According to the Sectary of State for the Home Department, there was also an absence of positive evidence that the appellant had moderated his views despite the appellant’s position that he never held the extremist view in the first place. However, at paragraph 34 it was held by the Court of Appeal that “the respondent was entitled to conclude that he shared accommodation, and aspects of his personal life with persons with extremist views. She was entitled to infer that he knew of, and shared, those views.” It was further held by the Court of Appeal in paragraph 36 that “the respondent was entitled to have regard to the relationship between Mr Amin and Mullah Krekar, and his relationship with other persons who were members of an extremist group or who had extremist views. She was entitled to take the view that Mr Amin knew of those views and there was no evidence that he did not share those views. There is no evidence that he had changed or moderated his views over time.” In summary, the Court of Appeal held that the Home Office was entitled to make the assessments about the appellant, and it was not irrational. The court also held that the appellant’s subsequent marriage had been taken into account. The judges also noted that his views “may have remained substantially the same”, notwithstanding marriage and family and the guidance was correctly applied.
Comments on the judgement:
At the starting point it will best quote paragraph 25 of R (Amin) v Secretary of State for the Home Department  EWCA Civ 439:
By way of preliminary observation, the context is that the respondent is considering an application for naturalisation as a British citizen. Before she can grant such an application, she must be satisfied that certain statutory requirements are met. Here, the relevant one is that she is satisfied that the applicant is of good character. If she is not satisfied of that, she must refuse the application. The question of whether the respondent is satisfied that the applicant is a person of good character, such that he should be regarded as eligible for the grant of British citizenship, necessarily involves an evaluation or judgment on the part of the Secretary of State. Parliament has assigned that judgment to the Secretary of State. Unless her decision is irrational, or exhibits some relevant failure to observe public law principles, the decision as to whether she is satisfied that the person is of good character in this context is a matter for the Secretary of State. Further, it is for the applicant to satisfy the Secretary of State that he is of good character; it is not for the Secretary of State to prove that he is not of good character.

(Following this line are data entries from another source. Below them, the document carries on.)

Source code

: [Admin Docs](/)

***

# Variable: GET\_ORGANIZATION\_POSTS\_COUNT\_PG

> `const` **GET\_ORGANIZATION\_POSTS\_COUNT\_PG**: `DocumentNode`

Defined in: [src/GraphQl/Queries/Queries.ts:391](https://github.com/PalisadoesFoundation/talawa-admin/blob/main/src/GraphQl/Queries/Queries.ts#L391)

In the light of the decision in R (Amin) v Secretary of State for the Home Department  EWCA Civ 439, it is likely to be very difficult to overturn a decision that a person is not of good character if the applicable guidance has been followed, and detailed reasons are provided in the decision letter; it would be very difficult to demonstrate that such a decision is irrational. It is clear from this case that a lack of criminal convictions is not enough to be considered a person is of good character. If an applicant would like to contradict the Secretary of State for the Home Department’s assessment, positive evidence of good character must be provided; merely arguing that ‘passage of time’ or ‘change of circumstances’ may not be sufficient in such cases.